- Active: May 1943 – May 1945
- Country: Nazi Germany
- Branch: Wehrmacht
- Type: Infantry
- Size: Division
- Engagements: World War II

= 162nd Turkestan Division =

The 162nd Turkistan Division was a military division that was formed by the German Army during the Second World War. It drew its men from prisoners of war who came from the Caucasus and from Turkic lands further east.

==History==
The 162nd Turkistan Division was formed in May 1943 and comprised five Azeri and six Turkestan artillery and infantry units. The unit retained many enlisted German personnel, and also contained Georgian and Armenians Osttruppen, although they were collectively referred to as “Turks”. The soldiers were trained at Neuhammer.

The division was sent, in October 1943, to northern Italy. The 162nd became the largest division of all the Ostlegionen. Infantry Battalion No. 450 was also drawn from ethnic Turks and Azeris.

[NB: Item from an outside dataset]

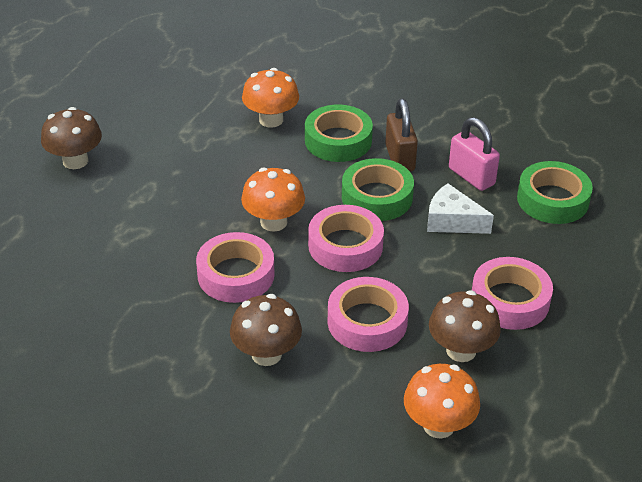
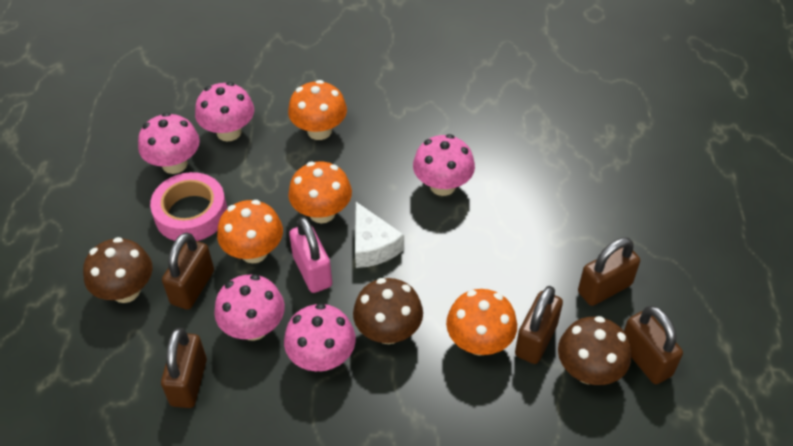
brown padlock: [385,99,418,171] = 1 -> [161,328,207,408] [162,233,214,310] [515,286,563,364] [578,238,640,306] [624,306,683,384] = 5
green tape: [305,104,373,162] [342,158,414,221] [517,161,593,224] = 3 -> none = 0
orange mushroom: [241,168,305,232] [242,68,299,127] [404,364,480,439] = 3 -> [217,200,283,263] [288,80,347,140] [288,161,352,223] [446,289,517,356] = 4
pink mushroom: none = 0 -> [138,112,200,174] [195,82,254,141] [214,274,285,341] [284,303,356,371] [413,134,475,196] = 5
pink tape: [196,232,275,303] [308,205,384,272] [328,277,409,352] [472,257,553,330] = 4 -> [150,172,227,241] = 1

In early 1944 the division was assigned to guard the Ligurian coast and in June 1944 to combat in Italy but was withdrawn due to poor performance. For the remainder of the war, the division fought the Italian resistance movement near Spezia and the Val di Taro in Italy. After initial setbacks, the division proved to be quite effective.

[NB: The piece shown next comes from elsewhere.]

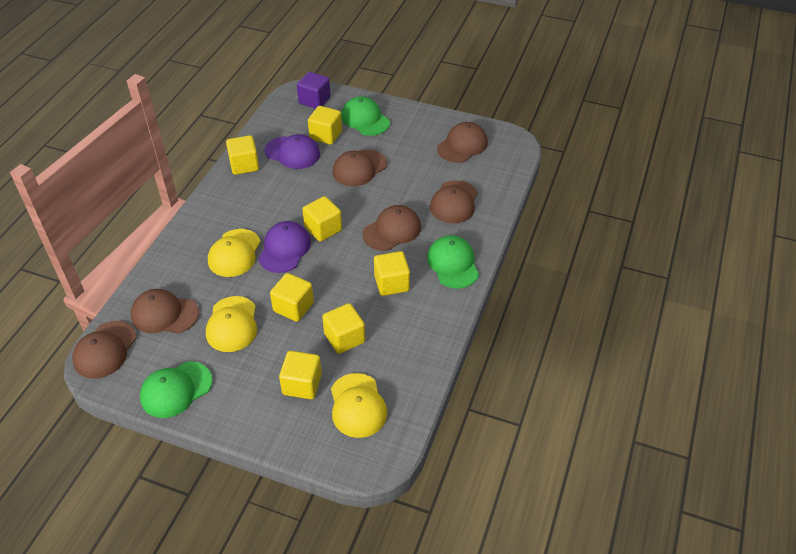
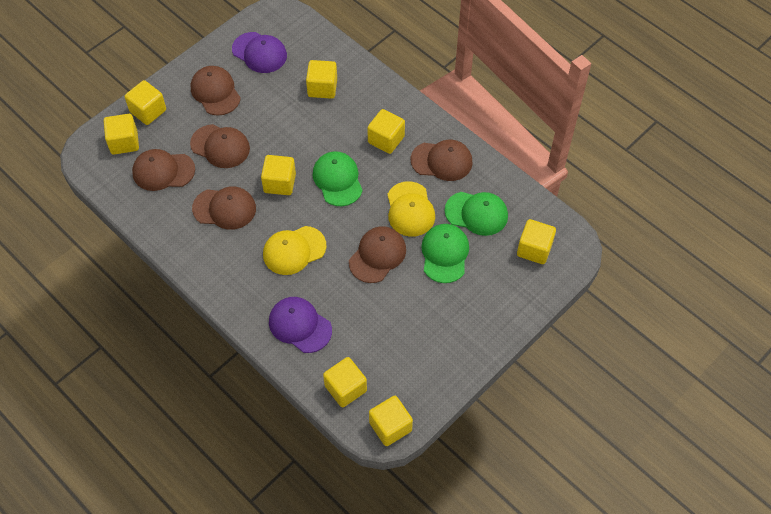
purple cube: [297,72,331,109] = 1 -> none = 0
yellow cap: [206,296,257,352] [208,229,260,277] [331,373,387,438] = 3 -> [263,226,326,275] [387,181,435,237] = 2
yellow cube: [226,135,259,175] [270,273,314,322] [279,351,322,399] [302,196,342,241] [308,106,342,145] [322,303,365,354] [374,251,410,296] = 7 -> [104,114,139,155] [124,80,166,125] [261,155,296,195] [306,60,337,99] [323,357,367,407] [367,109,405,154] [369,396,413,446] [517,219,556,264] = 8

The main body of the division surrendered near Padua in May 1945 to the Western Allies and was dispatched to Taranto. In accordance with the agreements signed by the British and Americans at the Yalta Conference, the soldiers were repatriated to the Soviet Union. According to Nikolai Tolstoy, they received twenty-year sentences of "corrective labor.

== Commanders ==
- Generalmajor Oskar von Niedermayer (13 May 1943 – 21 May 1944)
- Generalleutnant Ralph von Heygendorff (21 May 1944 – 8 May 1945)

==Organisation==

- 303rd Infantry Regiment (Infanterie-Regiment 303)
- 314th Infantry Regiment (Infanterie-Regiment 314)
- 329th Infantry Regiment (Infanterie-Regiment 329) (only in August 1944)
- 162nd Divisional Battalion (Divisions-Bataillon 162)
- 236rd Artillery Regiment (Artillerie-Regiment 236)
- 936th Pioneer Battalion (Pionier-Bataillon 936)
- 236rd Panzerjäger Battalion (Panzerjäger-Abteilung 236)
- 236rd Aufklärungs Battalion (Aufklärungs-Abteilung 236)
- 236rd Signals Battalion (Infanterie-Divisions-Nachrichten-Abteilung 236)
- 936th Supply Services (Nachschubtruppen 936)

==War crimes==
The division has been implicated in a number of war crimes in Italy between December 1943 and May 1945, two of those, in January 1945 in the Emilia-Romagna resulted in the execution of at least 20 civilians each.